== Segment start ==
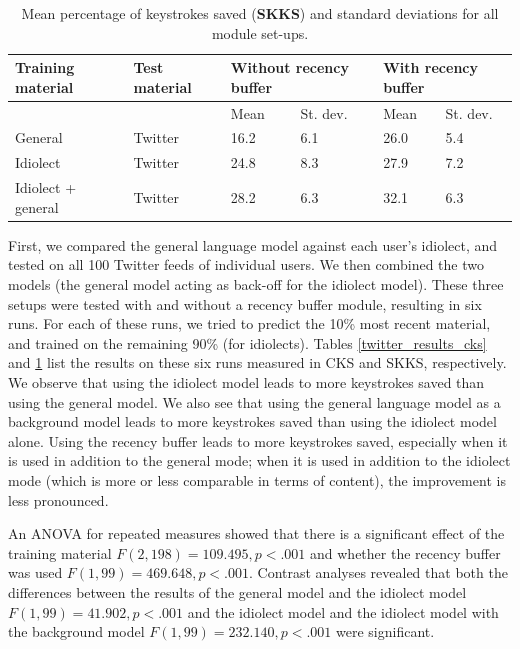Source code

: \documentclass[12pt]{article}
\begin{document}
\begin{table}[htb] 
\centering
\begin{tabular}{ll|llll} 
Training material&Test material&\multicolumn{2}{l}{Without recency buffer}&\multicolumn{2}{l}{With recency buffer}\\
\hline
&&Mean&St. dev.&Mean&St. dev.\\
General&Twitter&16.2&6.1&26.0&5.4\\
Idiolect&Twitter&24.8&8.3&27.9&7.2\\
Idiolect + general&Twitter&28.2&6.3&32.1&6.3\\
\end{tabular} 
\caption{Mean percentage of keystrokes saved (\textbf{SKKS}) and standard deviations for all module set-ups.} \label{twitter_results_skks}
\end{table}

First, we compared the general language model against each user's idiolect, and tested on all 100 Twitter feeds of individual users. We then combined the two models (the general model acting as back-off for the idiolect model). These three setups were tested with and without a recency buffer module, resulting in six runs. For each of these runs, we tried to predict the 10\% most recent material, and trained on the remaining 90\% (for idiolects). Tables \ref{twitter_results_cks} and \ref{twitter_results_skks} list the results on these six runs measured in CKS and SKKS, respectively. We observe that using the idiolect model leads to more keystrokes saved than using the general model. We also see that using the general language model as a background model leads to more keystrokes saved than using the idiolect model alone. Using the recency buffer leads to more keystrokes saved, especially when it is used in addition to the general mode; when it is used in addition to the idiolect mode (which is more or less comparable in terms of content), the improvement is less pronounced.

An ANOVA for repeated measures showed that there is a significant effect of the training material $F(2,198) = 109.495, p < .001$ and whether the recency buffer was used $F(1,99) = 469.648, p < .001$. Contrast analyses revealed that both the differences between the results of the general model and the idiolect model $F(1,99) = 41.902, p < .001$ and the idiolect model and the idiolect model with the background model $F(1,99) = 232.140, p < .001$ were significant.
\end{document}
== Segment end ==
◆ **Work item**
Go through the listing and restate each line word for word, leaving out the pictures.

◆ **Task response**
Source code

: \documentclass[12pt]{article}
\begin{document}
\begin{table}[htb] 
\centering
\begin{tabular}{ll|llll} 
Training material&Test material&\multicolumn{2}{l}{Without recency buffer}&\multicolumn{2}{l}{With recency buffer}\\
\hline
&&Mean&St. dev.&Mean&St. dev.\\
General&Twitter&16.2&6.1&26.0&5.4\\
Idiolect&Twitter&24.8&8.3&27.9&7.2\\
Idiolect + general&Twitter&28.2&6.3&32.1&6.3\\
\end{tabular} 
\caption{Mean percentage of keystrokes saved (\textbf{SKKS}) and standard deviations for all module set-ups.} \label{twitter_results_skks}
\end{table}

First, we compared the general language model against each user's idiolect, and tested on all 100 Twitter feeds of individual users. We then combined the two models (the general model acting as back-off for the idiolect model). These three setups were tested with and without a recency buffer module, resulting in six runs. For each of these runs, we tried to predict the 10\% most recent material, and trained on the remaining 90\% (for idiolects). Tables \ref{twitter_results_cks} and \ref{twitter_results_skks} list the results on these six runs measured in CKS and SKKS, respectively. We observe that using the idiolect model leads to more keystrokes saved than using the general model. We also see that using the general language model as a background model leads to more keystrokes saved than using the idiolect model alone. Using the recency buffer leads to more keystrokes saved, especially when it is used in addition to the general mode; when it is used in addition to the idiolect mode (which is more or less comparable in terms of content), the improvement is less pronounced.

An ANOVA for repeated measures showed that there is a significant effect of the training material $F(2,198) = 109.495, p < .001$ and whether the recency buffer was used $F(1,99) = 469.648, p < .001$. Contrast analyses revealed that both the differences between the results of the general model and the idiolect model $F(1,99) = 41.902, p < .001$ and the idiolect model and the idiolect model with the background model $F(1,99) = 232.140, p < .001$ were significant.
\end{document}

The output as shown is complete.